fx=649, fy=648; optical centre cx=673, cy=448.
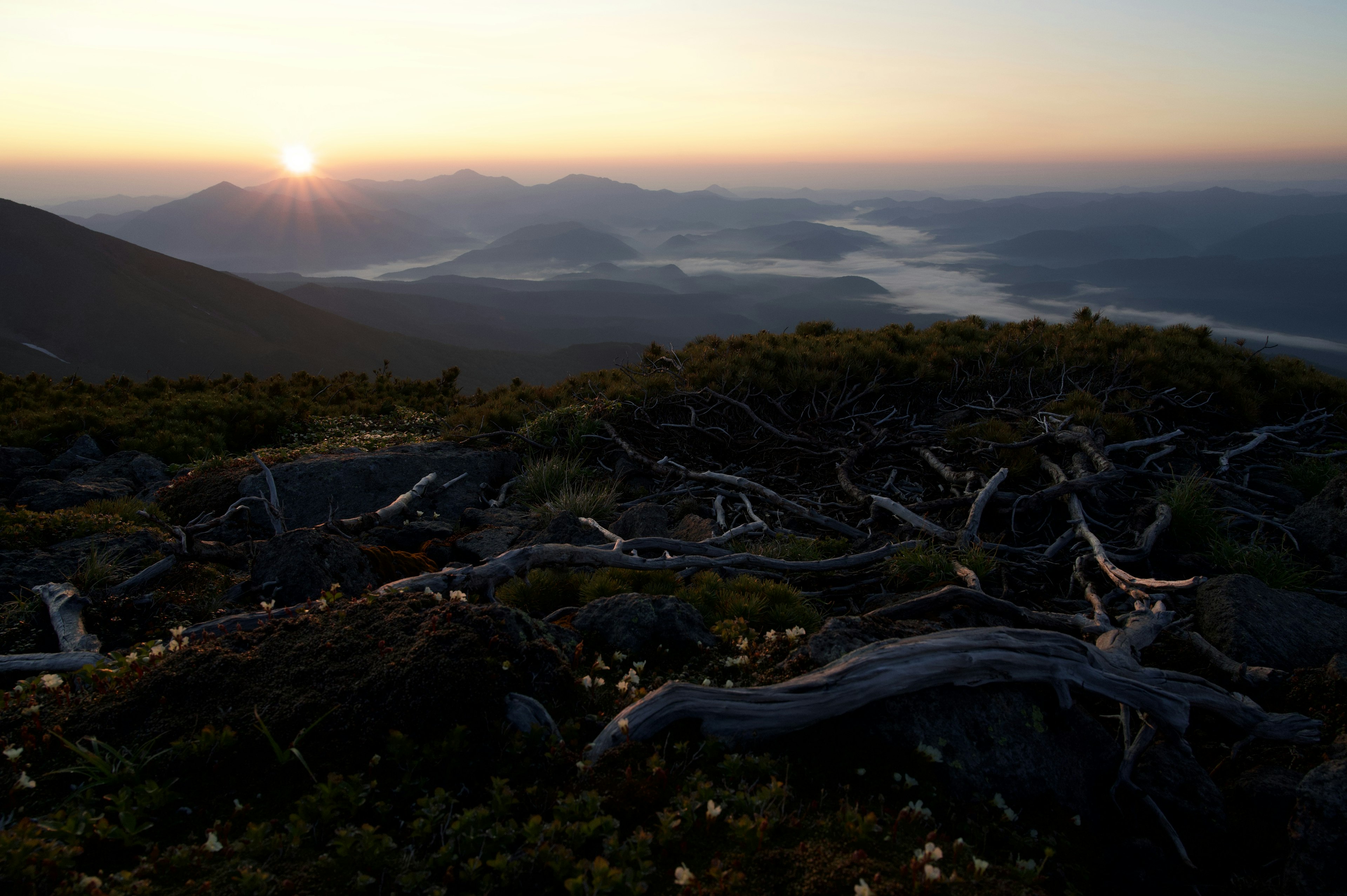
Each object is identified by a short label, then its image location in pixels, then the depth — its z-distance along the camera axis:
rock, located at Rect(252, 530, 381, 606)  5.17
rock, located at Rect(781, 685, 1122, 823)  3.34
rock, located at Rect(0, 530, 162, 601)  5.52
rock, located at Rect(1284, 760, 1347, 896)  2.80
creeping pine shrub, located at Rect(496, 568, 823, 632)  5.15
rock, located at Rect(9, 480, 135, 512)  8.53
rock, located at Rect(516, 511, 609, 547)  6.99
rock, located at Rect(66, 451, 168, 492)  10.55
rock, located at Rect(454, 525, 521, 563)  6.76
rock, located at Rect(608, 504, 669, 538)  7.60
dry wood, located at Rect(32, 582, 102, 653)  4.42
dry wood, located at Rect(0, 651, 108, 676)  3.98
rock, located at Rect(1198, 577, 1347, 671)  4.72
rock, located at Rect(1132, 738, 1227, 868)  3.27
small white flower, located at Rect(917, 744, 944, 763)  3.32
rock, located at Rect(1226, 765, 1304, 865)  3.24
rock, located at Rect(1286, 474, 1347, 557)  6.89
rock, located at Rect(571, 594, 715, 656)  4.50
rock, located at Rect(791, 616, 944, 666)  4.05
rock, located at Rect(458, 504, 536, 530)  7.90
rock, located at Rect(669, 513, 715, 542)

──────────────────────────────

After locating the line containing "rock, located at Rect(252, 530, 381, 606)", write out that line and all remaining lines of the records exactly, with nothing added.

■ **Exercise result**:
rock, located at Rect(252, 530, 381, 606)  5.17
rock, located at Rect(781, 685, 1122, 823)  3.34
rock, located at Rect(0, 530, 162, 601)  5.52
rock, located at Rect(1284, 760, 1347, 896)  2.80
creeping pine shrub, located at Rect(496, 568, 823, 632)  5.15
rock, located at Rect(9, 480, 135, 512)  8.53
rock, located at Rect(516, 511, 609, 547)  6.99
rock, located at Rect(66, 451, 168, 492)  10.55
rock, located at Rect(454, 525, 521, 563)  6.76
rock, located at Rect(608, 504, 669, 538)  7.60
dry wood, located at Rect(32, 582, 102, 653)  4.42
dry wood, located at Rect(0, 651, 108, 676)  3.98
rock, located at Rect(1198, 577, 1347, 671)  4.72
rock, located at Rect(1132, 738, 1227, 868)  3.27
small white flower, located at Rect(917, 744, 944, 763)  3.32
rock, located at Rect(1226, 765, 1304, 865)  3.24
rock, located at Rect(1286, 474, 1347, 557)  6.89
rock, located at Rect(571, 594, 715, 656)  4.50
rock, located at Rect(791, 616, 944, 666)  4.05
rock, located at Rect(458, 504, 536, 530)  7.90
rock, located at Rect(669, 513, 715, 542)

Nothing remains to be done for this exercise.